_WORK ORDER_.
From the entries below, list each line with "down".

*** EXERCISE DATA ***

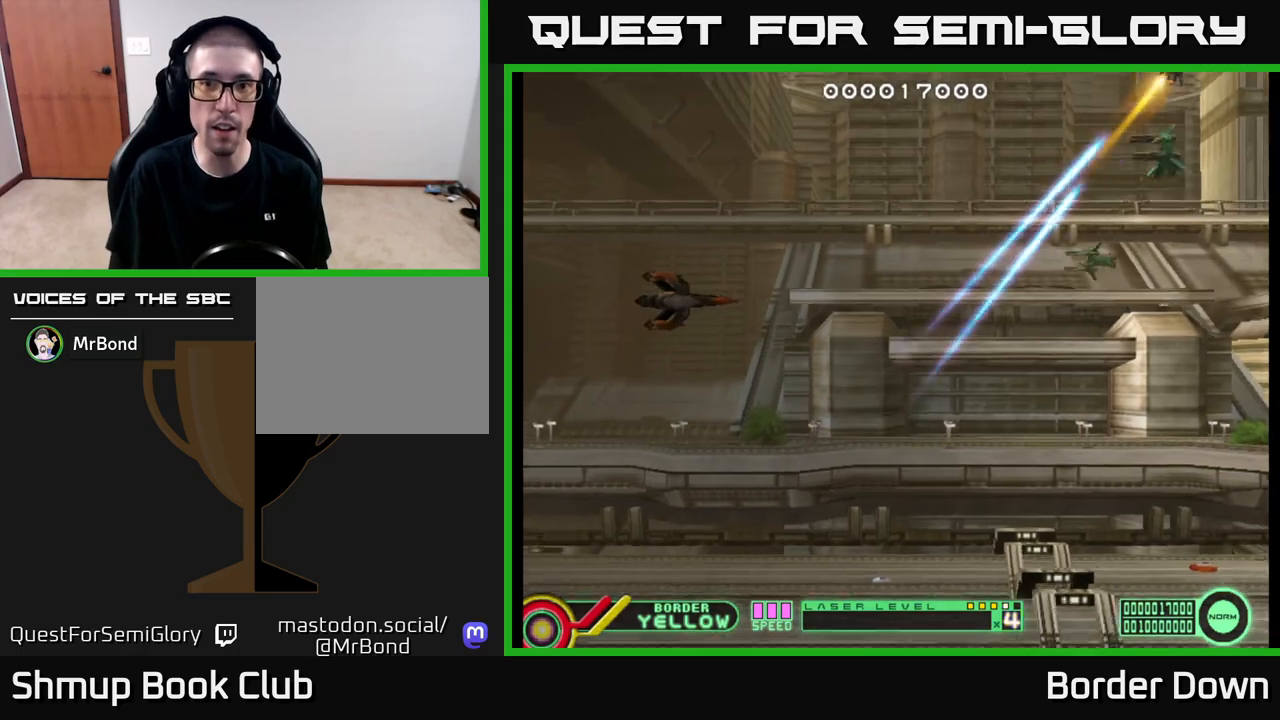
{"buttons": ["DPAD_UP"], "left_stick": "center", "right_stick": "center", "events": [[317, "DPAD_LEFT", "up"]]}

*** End of EXERCISE DATA ***
*** EXERCISE DATA ***

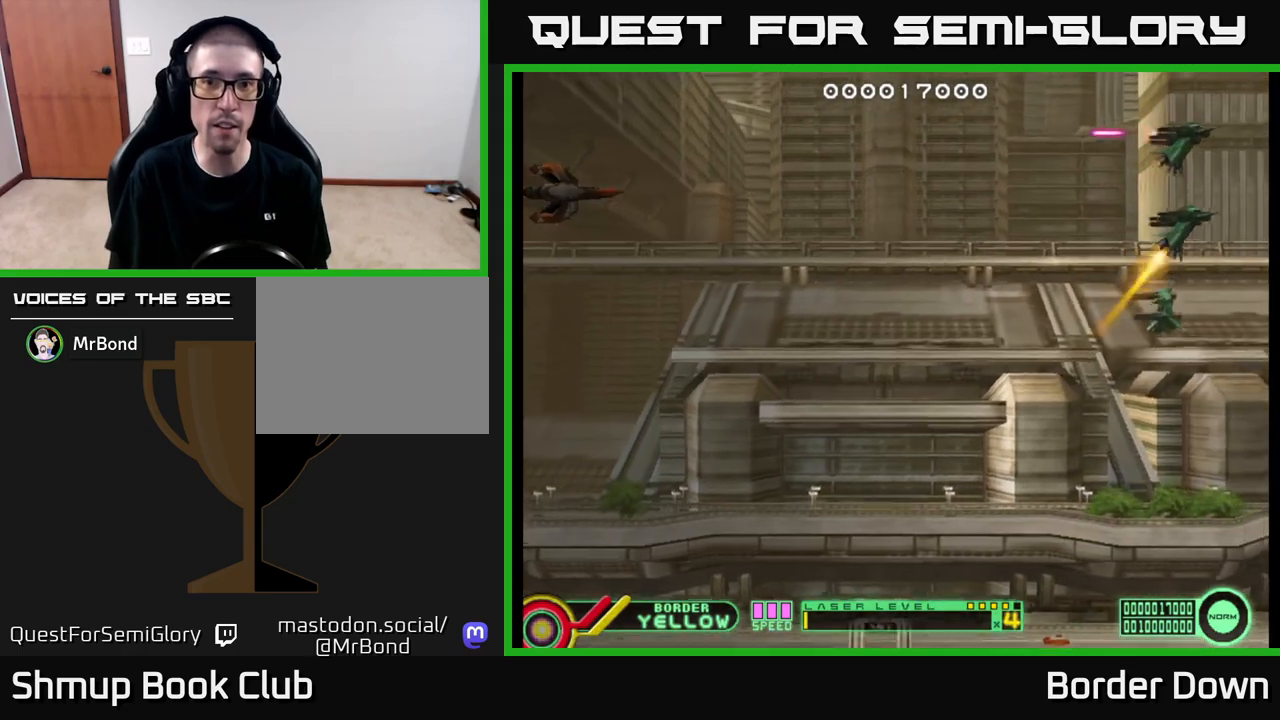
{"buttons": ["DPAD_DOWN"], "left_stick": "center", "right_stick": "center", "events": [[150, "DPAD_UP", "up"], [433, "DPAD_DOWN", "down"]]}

*** End of EXERCISE DATA ***
*** EXERCISE DATA ***

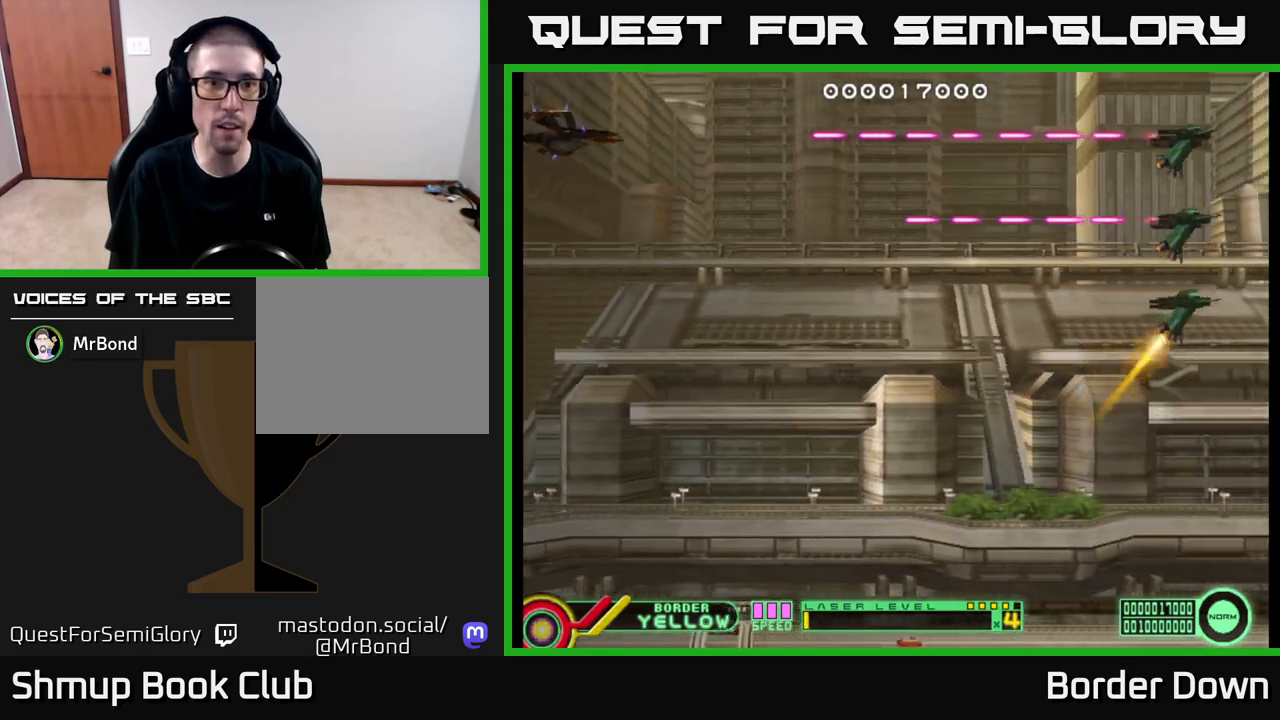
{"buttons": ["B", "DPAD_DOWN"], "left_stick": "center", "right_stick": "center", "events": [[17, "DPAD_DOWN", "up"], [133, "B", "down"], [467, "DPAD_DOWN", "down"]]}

*** End of EXERCISE DATA ***

_FINAL ANSWER_.
{"buttons": ["DPAD_DOWN"], "left_stick": "center", "right_stick": "center", "events": [[150, "DPAD_UP", "up"], [433, "DPAD_DOWN", "down"]]}
{"buttons": ["B", "DPAD_DOWN"], "left_stick": "center", "right_stick": "center", "events": [[17, "DPAD_DOWN", "up"], [133, "B", "down"], [467, "DPAD_DOWN", "down"]]}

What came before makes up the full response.